The amounts outstanding under the Credit Facility may be accelerated upon certain events, including: (a) required mandatory prepayments upon an asset sale; (b) in the event the Company is subject to (i) any litigation brought by a Governmental Authority (as defined in the Credit Facility) including intervention after litigation is commenced by a Person (as defined in the Credit Facility), or (ii) any final administrative action by a Governmental Authority, in each case arising out of or in connection with any of the Company’s registry studies, payments made to doctors or training activities with respect to healthcare professionals (excluding certain final administrative actions that have been fully and finally resolved by the parties pursuant to a settlement agreement) or (c) upon the occurrence of an event of default (either automatically or at the option of the Lender depending on the nature of the event). In addition, the Company has the right to prepay any amounts outstanding under the Credit Facility. Upon maturity or upon such earlier repayment of the Credit Facility, the Company will repay the principal balance and provide a make-whole payment calculated to generate an internal rate of return to the Lender equal to 11.5%, less the total of all quarterly interest and royalty payments previously paid to the Lender.
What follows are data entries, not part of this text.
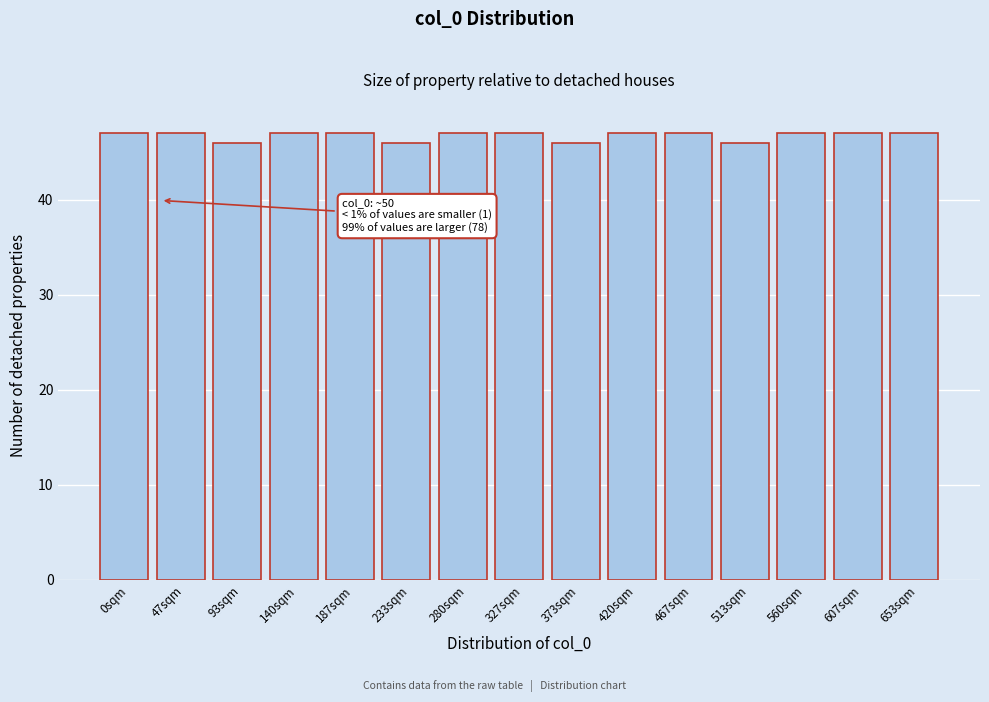

Reading left to right, transcribe all the data shown in this chart.

0sqm=47	47sqm=47	93sqm=46	140sqm=47	187sqm=47	233sqm=46	280sqm=47	327sqm=47	373sqm=46	420sqm=47	467sqm=47	513sqm=46	560sqm=47	607sqm=47	653sqm=47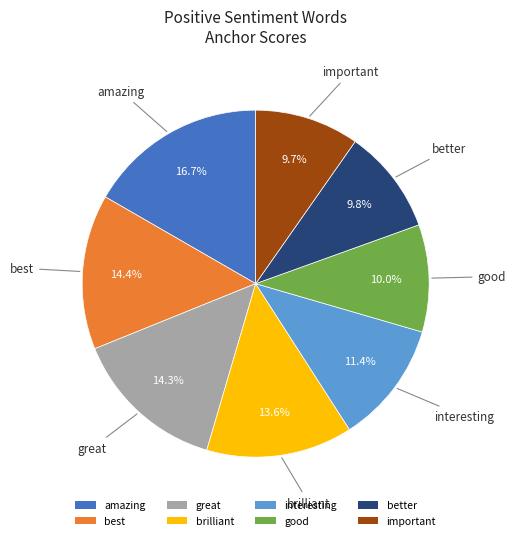

Is there a majority slice in this chart?

No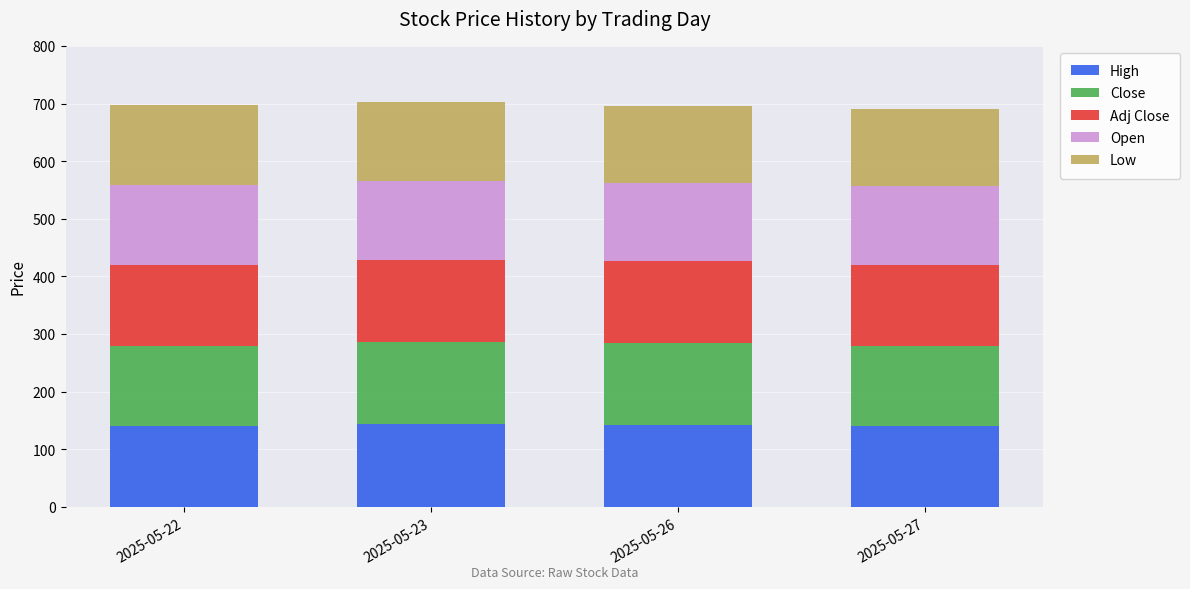

Are the bars grouped side by side (vs. stacked)?

No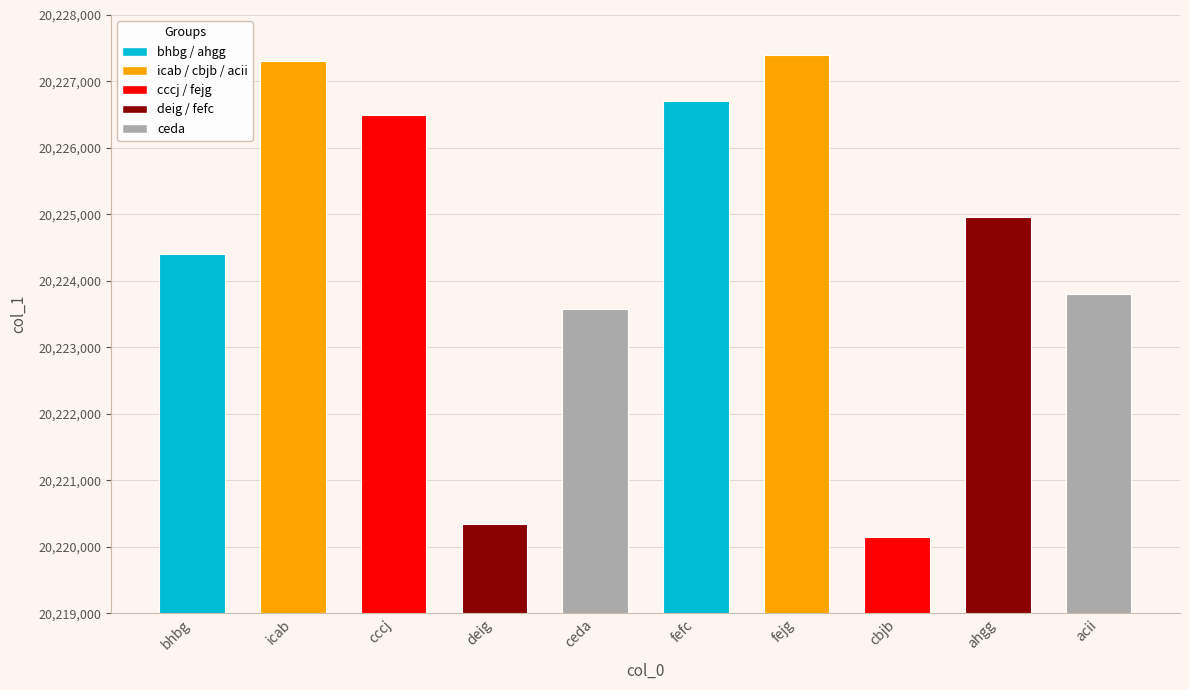

What position from the right is deig?

7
See Note 15 - Commitments and Contingencies for further information related to the make-whole payment calculation.
Upon the occurrence of an event of default, the interest rate incurred on amounts outstanding under the Credit Facility will be increased by 4%. The Credit Facility includes a financial covenant requiring the Company to achieve certain revenue targets each quarter. As of December 31, 2024, the Company was in compliance with all the covenants. In the event of a failure to meet such covenants, the Company may avoid a default by electing to be subject to a liquidity covenant and meeting all of the obligations required by such covenant. The borrowings under the Credit Facility are secured by substantially all of the assets of the Company.
The debt derivative liabilities are recorded at fair value, with the change in fair value reported in Change in fair value of derivatives on the Consolidated Statements of Operations at each reporting date. See Note 6 - Fair Value Measurement.
Unamortized Debt Discount and Financing Fees
The unamortized debt discount consists of the remaining initial fair values of the embedded derivatives related to the Credit Facility.
The financing fees for the Credit Facility were $642 and recorded as a contra liability to Long-term debt on the Consolidated Balance Sheets.
Amortization of debt discount and deferred financing fees for the years ended December 31, 2024, 2023 and 2022 was $893, $891 and $891, respectively, and recorded in interest expense using the effective interest rate method.
Other Credit Facilities
The Company had restricted cash of $6,000 and $6,002 at December 31, 2024 and 2023, respectively. The December 31, 2024 and 2023 balances both include $6,000, which represents collateral for an irrevocable standby letter of credit.